Confederations Cup: Rebuilt Maracana still the place to be

By Ben SmithBBC Sport at the Maracana
Maracana Stadium

This was the night the Maracana got back to doing what it has always done best.

The men in the hard hats were nowhere to be seen, the walls had been painted, the lights fitted and the diggers had been driven away. What has been left behind is a stadium that crackles with noise, lights up with colour and allows football to take the headlines. At last.

To Brazilians, the name of this footballing mecca in Rio is pretty much all that links the new stadium to the old. The dressing rooms have moved, the capacity has been cut from a jaw-dropping 205,000 to close to 80,000 and the experience has been sanitised since the days of Pele and co.
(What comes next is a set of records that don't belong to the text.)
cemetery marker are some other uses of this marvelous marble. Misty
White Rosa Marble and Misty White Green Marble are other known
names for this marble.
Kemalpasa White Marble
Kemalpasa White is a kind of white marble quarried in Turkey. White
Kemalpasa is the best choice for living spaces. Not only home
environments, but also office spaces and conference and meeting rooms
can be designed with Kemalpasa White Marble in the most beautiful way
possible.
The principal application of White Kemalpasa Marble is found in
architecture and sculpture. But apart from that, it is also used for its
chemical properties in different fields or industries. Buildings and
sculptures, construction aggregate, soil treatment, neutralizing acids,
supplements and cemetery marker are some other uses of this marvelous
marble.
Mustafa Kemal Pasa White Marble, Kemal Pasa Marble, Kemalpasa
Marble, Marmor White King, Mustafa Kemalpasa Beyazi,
Coming into the first competitive game to be played at the new Maracana, some feared that something has been lost in the modernisation, but as the overwhelming feeling was that while it has been reduced in size, it has been enhanced in majesty.
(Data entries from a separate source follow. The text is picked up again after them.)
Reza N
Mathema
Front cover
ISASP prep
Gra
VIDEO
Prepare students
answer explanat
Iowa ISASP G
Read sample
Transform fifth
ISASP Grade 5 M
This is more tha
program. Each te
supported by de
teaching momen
"To get onto the Maracana pitch is the dream of every child," said Italy midfielder Andrea Pirlo, who opened the scoring with a wonderful free-kick.

"To have the chance to win my 100th cap with Italy here - I am so happy. It is a dream fulfilled."
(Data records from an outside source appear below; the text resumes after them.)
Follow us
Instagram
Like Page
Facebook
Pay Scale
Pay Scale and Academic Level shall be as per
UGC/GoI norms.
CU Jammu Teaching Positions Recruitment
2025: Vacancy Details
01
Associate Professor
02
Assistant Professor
There is an enduring aura about this new stadium. Every seat has a perfect view, the lush green turf is smooth and slick, the seats add a dash of local colour, with rows of sky-blue above yellow, like Copacabana sand.

The redevelopment of the Maracana - - had not gone smoothly.

Journalists at the reopening in April reported "uneven flooring with small gaps and holes and flooding in the VIP area", while workers were still finishing building a stadium wall and ticket offices as turnstiles and gates were not working.

Much had been made of the traffic chaos that would engulf the stadium, many had predicted hour-long queues, chaos and criticism and yet the experience on Sunday afternoon was anything but chaotic.

A one-mile exclusion zone for vehicles in the four hours before kick-off meant the traffic was almost non-existent save for those actually going to the match. The turnstiles clicked with German efficiency, fans from all countries mixed and the experience was one that many will savour.

Alexandre Robalinho, a Brazilian who lives south of Rio, admitted he had been surprised by the experience. "I wasn't that excited to come back. I don't know why. All the complaints and the headlines had left a bad taste in the mouth. But I was wrong. It was fantastic."

Alexandre, a Fluminense fan, remembers the days when the stands would shake and more than 170,000 would cram in to watch club matches. "It feels like a different place inside, the concrete steps we used to sit on have gone, but what has been left behind is fantastic.

"It is something all of Rio can be proud of. I am looking forward to going back."

The noise that cascades down the stands and around the bowl at the Maracana was always something the great names of the past would talk about. The stands would shake with it, they said, the earth would move. That is no longer the case but the noise is amplified to glorious effect.

Not everything went to plan.

Hundreds of protesters clashed with riot police near the stadium minutes before kick-off as they continued their complaints about the high cost of financing the tournament and the 2014 World Cup, in a country still lacking in public services.

And construction failings have certainly heaped a degree of shame on Brazil in recent times. Even the threatened cancellation of the friendly against England last month rankled.

And yet both for the players, who walked out onto a pitch graced by Garrincha, Pele, Zico and so many greats, it raised the hairs on the back of their necks and for the fans and the people of Rio it was a reacquaintance with an old friend.

From now on the only major rebuilding job that will make headlines in Brazil will be the one being overseen by coach Luis Felipe Scolari.